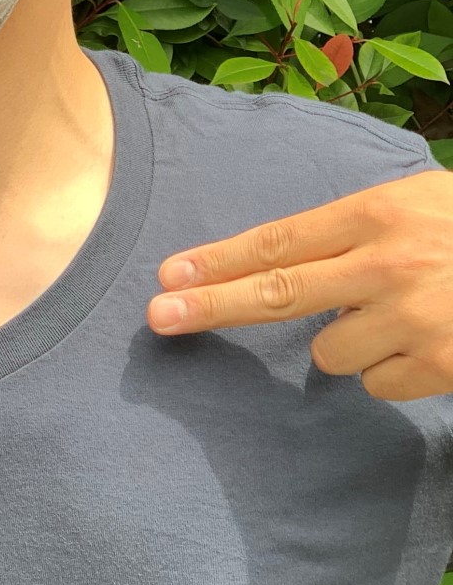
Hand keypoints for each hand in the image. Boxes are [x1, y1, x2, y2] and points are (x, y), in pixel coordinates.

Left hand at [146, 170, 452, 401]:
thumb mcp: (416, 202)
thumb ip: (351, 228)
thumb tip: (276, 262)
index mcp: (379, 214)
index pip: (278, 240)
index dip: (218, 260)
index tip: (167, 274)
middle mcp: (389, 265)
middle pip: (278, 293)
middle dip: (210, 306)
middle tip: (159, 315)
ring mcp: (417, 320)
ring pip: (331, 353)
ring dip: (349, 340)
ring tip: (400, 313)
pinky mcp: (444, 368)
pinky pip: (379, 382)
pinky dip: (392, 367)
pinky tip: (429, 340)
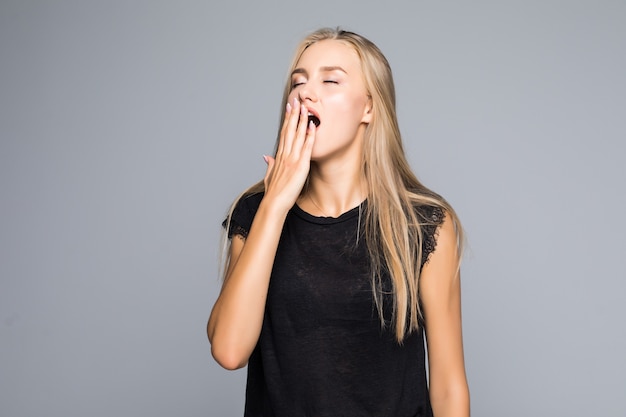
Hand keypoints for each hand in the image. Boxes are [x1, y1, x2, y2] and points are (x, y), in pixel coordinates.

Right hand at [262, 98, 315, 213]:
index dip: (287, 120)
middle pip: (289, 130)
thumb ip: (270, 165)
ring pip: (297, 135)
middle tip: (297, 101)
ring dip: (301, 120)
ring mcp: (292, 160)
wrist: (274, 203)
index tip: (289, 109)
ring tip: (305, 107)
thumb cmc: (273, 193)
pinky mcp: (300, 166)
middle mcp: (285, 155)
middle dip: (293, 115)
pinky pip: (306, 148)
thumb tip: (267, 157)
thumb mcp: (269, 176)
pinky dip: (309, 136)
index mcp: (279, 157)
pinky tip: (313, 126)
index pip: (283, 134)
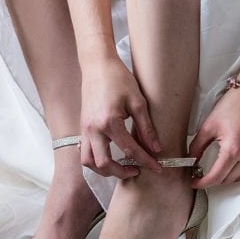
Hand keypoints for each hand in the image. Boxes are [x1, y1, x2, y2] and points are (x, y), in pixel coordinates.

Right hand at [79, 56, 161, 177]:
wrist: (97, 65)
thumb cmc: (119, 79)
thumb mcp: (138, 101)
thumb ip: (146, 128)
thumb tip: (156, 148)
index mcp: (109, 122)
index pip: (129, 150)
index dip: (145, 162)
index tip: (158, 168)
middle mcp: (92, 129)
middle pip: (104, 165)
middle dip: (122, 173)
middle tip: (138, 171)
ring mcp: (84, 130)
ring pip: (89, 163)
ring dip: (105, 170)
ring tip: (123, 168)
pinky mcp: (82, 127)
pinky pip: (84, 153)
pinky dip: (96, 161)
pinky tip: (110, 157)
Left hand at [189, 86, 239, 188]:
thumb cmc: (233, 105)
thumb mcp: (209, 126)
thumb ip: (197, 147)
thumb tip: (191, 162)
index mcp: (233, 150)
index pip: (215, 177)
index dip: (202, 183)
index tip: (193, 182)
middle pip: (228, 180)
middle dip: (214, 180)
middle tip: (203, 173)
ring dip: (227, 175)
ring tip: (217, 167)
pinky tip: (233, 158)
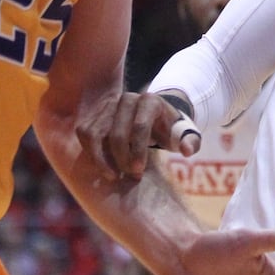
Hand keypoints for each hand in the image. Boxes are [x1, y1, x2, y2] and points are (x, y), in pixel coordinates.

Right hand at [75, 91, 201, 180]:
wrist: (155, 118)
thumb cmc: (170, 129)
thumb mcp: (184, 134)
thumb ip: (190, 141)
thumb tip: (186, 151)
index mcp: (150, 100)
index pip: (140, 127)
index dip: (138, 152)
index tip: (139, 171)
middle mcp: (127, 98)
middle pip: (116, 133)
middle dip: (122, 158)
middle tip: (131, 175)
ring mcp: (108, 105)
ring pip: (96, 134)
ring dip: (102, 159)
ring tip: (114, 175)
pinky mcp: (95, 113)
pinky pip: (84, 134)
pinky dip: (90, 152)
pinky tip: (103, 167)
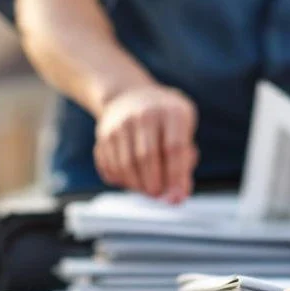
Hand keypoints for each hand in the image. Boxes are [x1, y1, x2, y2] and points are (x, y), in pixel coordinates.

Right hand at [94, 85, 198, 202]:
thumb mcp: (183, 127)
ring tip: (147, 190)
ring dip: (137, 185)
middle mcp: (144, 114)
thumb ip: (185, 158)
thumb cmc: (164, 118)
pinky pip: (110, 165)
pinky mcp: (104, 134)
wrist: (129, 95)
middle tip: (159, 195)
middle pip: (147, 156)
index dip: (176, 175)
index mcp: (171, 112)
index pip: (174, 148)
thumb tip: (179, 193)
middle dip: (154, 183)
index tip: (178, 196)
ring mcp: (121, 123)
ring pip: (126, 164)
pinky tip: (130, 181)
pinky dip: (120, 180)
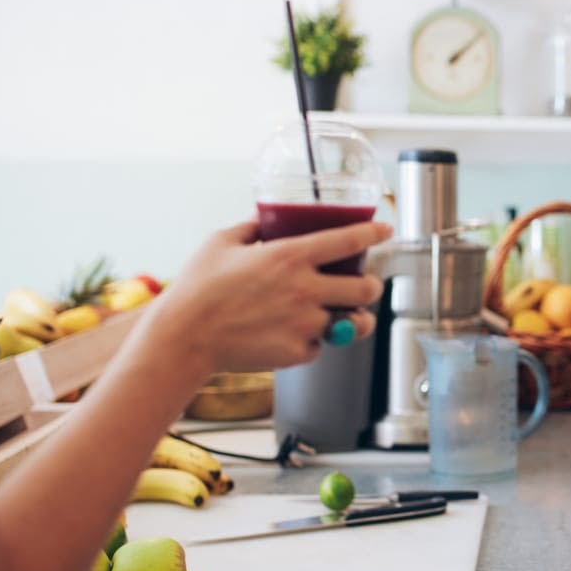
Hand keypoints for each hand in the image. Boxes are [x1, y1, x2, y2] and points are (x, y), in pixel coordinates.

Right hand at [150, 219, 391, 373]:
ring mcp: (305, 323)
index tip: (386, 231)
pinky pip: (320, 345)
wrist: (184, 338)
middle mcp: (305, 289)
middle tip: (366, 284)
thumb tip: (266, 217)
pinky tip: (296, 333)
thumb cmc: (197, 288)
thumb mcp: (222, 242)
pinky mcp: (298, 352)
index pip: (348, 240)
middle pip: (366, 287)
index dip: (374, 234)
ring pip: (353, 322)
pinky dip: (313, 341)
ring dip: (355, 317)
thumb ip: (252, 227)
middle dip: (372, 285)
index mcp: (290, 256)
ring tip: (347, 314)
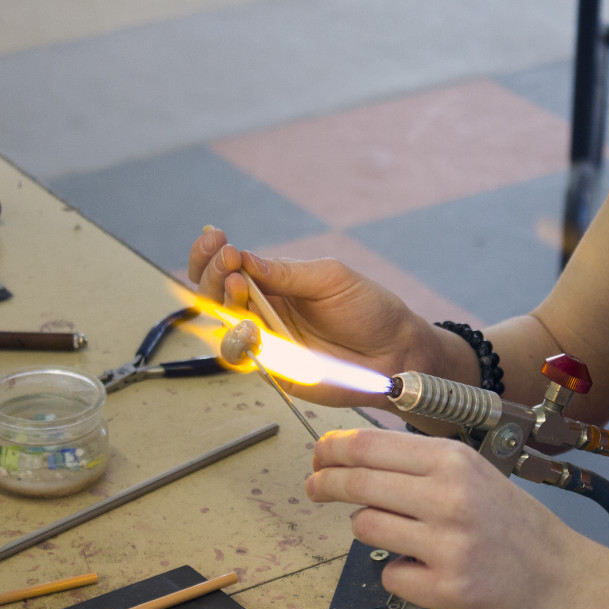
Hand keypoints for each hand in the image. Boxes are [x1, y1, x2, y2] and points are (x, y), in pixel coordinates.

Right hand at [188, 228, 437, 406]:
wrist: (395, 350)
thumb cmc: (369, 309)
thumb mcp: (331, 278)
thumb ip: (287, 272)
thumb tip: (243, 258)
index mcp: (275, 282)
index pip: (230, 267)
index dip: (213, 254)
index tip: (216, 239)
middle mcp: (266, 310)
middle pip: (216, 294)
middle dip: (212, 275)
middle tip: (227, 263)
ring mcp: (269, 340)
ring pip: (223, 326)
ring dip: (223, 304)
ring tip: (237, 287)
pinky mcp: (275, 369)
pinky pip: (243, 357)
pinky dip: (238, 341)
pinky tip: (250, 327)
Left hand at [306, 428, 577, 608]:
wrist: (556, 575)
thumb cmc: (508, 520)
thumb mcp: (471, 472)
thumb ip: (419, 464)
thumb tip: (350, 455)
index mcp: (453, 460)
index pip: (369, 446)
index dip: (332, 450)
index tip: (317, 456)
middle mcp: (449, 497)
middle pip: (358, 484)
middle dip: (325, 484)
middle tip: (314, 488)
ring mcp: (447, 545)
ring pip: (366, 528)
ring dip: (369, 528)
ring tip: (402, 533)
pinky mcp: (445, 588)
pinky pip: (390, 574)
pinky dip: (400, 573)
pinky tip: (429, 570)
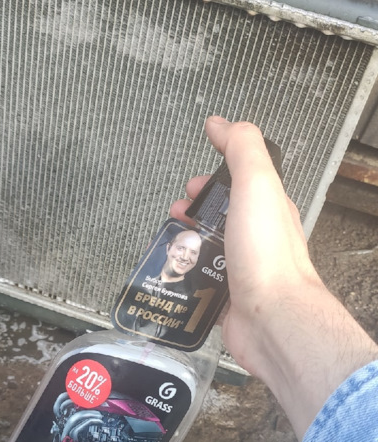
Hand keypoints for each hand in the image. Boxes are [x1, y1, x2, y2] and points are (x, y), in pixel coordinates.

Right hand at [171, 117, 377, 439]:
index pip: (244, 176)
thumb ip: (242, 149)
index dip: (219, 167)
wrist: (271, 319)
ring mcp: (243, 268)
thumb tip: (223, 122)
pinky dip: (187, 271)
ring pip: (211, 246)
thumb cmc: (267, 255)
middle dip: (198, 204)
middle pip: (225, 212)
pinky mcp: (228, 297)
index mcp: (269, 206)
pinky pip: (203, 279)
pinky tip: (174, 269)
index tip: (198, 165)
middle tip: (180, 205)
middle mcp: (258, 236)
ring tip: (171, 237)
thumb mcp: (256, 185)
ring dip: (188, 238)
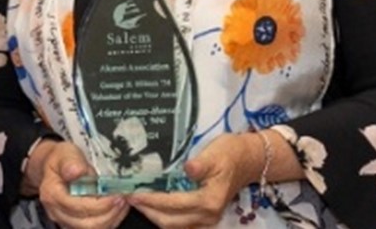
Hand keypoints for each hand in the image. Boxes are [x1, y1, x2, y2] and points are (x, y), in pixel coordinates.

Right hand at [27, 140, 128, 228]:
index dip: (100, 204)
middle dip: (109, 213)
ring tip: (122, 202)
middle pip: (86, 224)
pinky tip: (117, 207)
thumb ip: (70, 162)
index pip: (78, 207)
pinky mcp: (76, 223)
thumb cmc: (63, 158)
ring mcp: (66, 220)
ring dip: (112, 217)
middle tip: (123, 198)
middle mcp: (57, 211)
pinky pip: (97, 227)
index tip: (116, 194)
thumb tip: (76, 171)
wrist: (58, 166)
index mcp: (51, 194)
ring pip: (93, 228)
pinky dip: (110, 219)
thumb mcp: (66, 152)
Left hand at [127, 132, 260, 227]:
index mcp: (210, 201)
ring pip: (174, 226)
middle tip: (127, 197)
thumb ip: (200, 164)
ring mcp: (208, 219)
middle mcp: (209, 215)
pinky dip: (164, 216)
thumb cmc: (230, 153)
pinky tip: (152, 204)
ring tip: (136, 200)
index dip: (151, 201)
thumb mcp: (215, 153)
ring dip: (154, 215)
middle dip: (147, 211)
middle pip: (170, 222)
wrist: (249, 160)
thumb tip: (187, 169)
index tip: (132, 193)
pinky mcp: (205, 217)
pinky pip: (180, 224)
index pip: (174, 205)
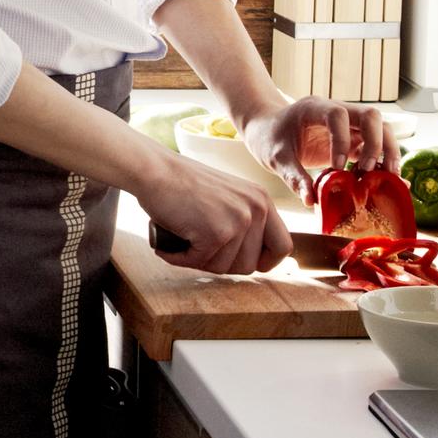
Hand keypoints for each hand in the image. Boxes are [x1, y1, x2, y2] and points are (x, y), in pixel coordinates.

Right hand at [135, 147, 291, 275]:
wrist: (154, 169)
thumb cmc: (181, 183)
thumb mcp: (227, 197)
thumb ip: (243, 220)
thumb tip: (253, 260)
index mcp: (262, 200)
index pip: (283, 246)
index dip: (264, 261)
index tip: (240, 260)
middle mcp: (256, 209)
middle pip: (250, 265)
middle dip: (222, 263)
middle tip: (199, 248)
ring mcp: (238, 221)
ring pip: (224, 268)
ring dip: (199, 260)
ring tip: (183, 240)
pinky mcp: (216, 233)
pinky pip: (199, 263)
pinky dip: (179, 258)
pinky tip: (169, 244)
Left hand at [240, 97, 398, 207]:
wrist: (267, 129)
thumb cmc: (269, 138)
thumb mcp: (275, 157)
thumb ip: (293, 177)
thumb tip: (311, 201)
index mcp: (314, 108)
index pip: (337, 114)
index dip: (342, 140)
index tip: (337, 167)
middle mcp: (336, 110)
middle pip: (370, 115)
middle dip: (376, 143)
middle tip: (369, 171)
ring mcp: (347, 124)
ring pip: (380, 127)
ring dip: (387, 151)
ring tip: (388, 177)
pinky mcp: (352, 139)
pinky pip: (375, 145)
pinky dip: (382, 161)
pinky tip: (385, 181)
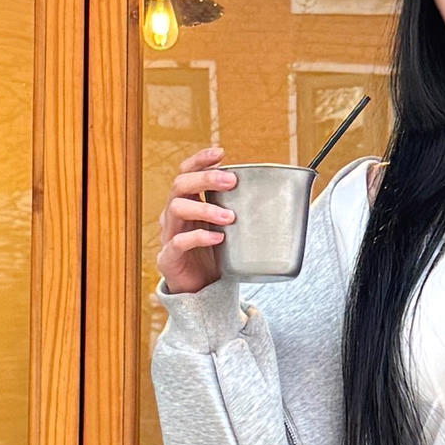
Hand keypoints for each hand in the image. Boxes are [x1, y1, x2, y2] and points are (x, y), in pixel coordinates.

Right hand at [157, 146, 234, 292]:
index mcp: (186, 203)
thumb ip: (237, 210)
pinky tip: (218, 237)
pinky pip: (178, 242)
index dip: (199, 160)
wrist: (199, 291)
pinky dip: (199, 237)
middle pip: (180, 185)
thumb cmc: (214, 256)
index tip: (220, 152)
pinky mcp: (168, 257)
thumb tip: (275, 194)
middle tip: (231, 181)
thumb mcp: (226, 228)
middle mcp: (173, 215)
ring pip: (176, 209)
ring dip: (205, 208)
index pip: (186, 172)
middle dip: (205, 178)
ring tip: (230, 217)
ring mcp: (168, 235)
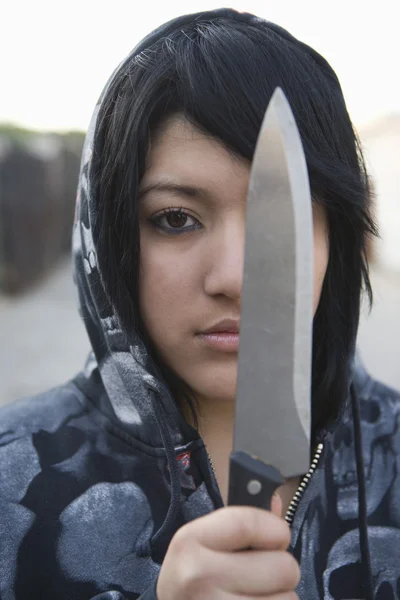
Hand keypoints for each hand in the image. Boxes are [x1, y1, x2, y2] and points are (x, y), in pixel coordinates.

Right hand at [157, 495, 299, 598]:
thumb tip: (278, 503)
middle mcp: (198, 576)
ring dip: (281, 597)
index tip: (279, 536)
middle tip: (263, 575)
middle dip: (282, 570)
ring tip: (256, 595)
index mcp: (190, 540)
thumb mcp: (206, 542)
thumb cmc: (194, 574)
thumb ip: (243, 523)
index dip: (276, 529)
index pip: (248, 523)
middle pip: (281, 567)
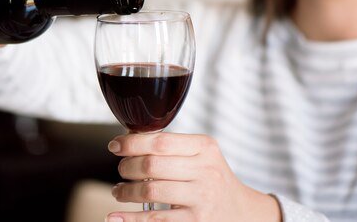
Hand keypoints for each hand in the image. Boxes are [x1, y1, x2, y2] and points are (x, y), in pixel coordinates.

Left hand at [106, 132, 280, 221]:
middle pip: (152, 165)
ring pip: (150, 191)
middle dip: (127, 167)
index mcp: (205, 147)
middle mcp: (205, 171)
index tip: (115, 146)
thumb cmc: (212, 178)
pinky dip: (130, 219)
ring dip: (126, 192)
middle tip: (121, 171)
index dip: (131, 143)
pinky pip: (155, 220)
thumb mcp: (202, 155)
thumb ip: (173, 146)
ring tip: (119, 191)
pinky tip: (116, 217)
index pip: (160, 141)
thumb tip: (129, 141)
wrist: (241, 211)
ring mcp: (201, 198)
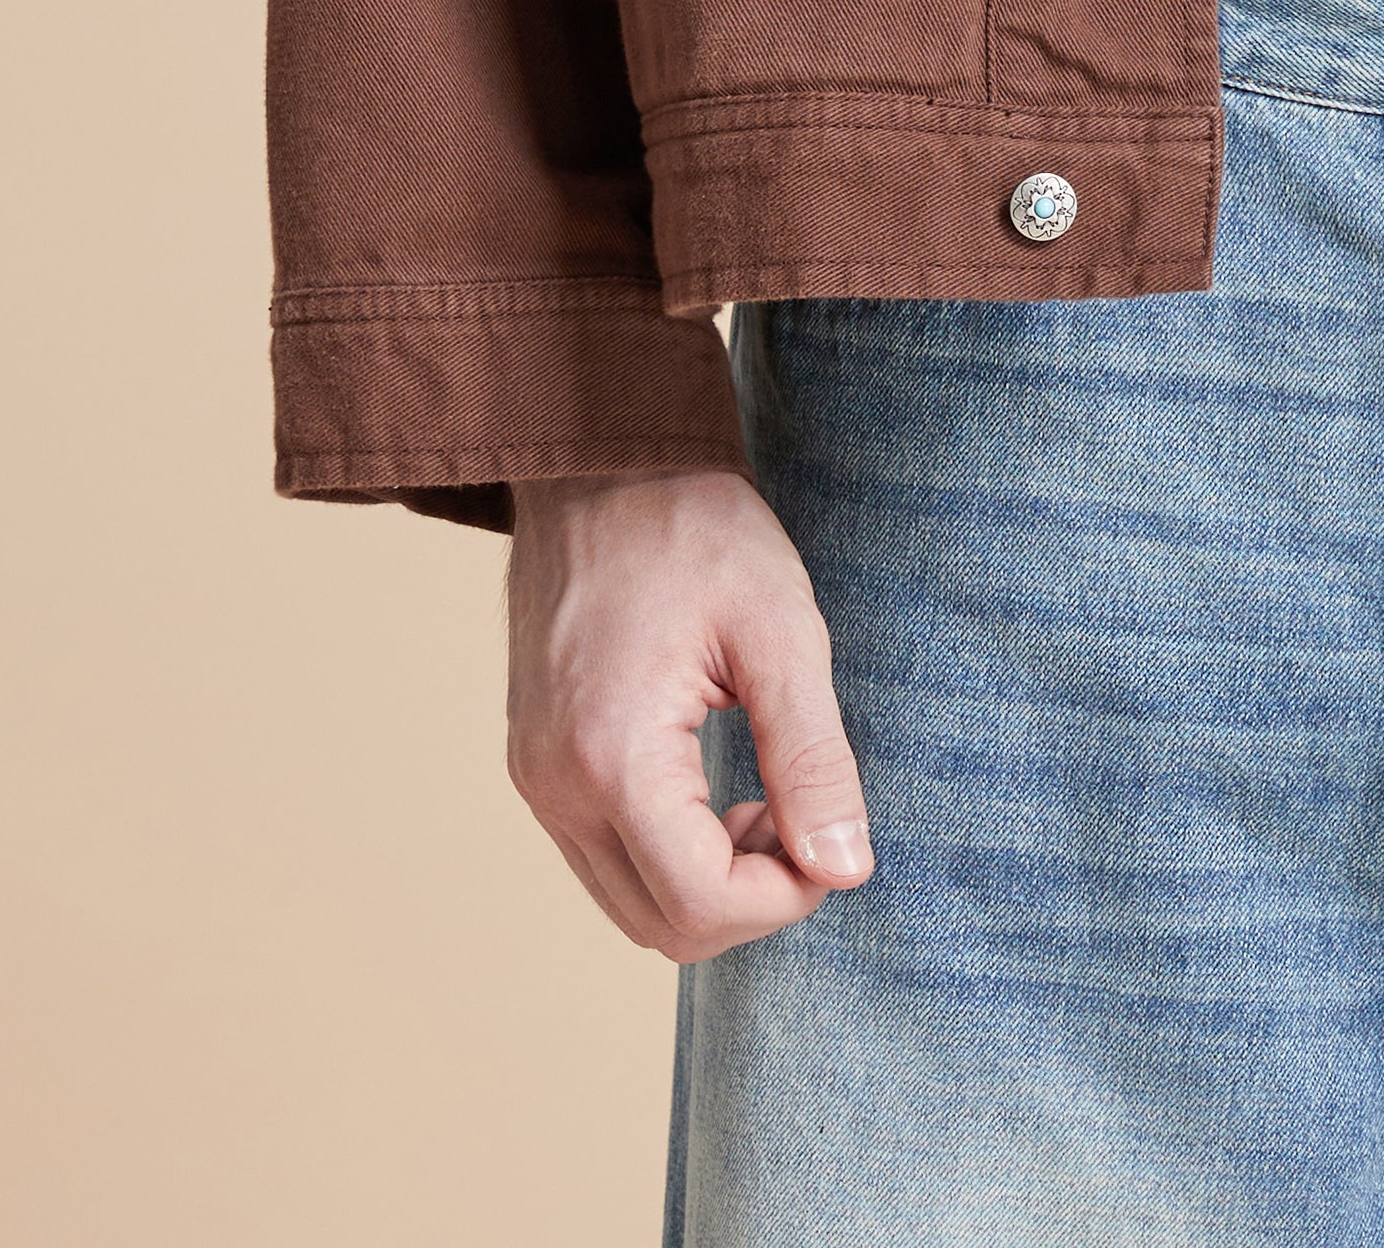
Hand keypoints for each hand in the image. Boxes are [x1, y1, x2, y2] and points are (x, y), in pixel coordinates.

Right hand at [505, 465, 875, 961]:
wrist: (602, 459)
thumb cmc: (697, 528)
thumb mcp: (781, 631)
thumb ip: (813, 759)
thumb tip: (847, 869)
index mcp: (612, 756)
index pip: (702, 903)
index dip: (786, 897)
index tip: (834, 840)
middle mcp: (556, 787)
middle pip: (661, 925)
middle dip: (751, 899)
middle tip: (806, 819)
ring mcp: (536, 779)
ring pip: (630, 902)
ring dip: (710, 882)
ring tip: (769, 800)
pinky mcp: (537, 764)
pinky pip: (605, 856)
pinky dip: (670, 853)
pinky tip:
----------------------------------------
Begin at the line containing "pinky tip: (116, 217)" and extract every line through the end of the records, inclusive, exactly and only; omit pictures.

pinky tip: (116, 217)
index pip: (160, 141)
thumb tip: (129, 141)
wrist: (241, 211)
ring mcp: (201, 198)
Hand keypoints for each hand in the image. Boxes are [x1, y1, x2, y2] and points are (x, y), in pixel coordinates.

Right hand at [505, 465, 875, 961]:
wrist: (602, 459)
thumb cmc: (697, 528)
thumb mcp: (781, 631)
thumb ip: (813, 759)
thumb tip: (847, 869)
index mcp: (612, 756)
index pip: (702, 903)
index dip: (786, 897)
index tip: (834, 840)
middle mcp: (556, 787)
middle pip: (661, 925)
middle dip: (751, 899)
middle tip: (806, 819)
ring mcp: (536, 779)
ring pip: (630, 902)
ring dip: (710, 882)
ring tip: (769, 800)
pinky mcp: (537, 764)
pinky pip: (605, 856)
pinky dip: (670, 853)
pinky tip:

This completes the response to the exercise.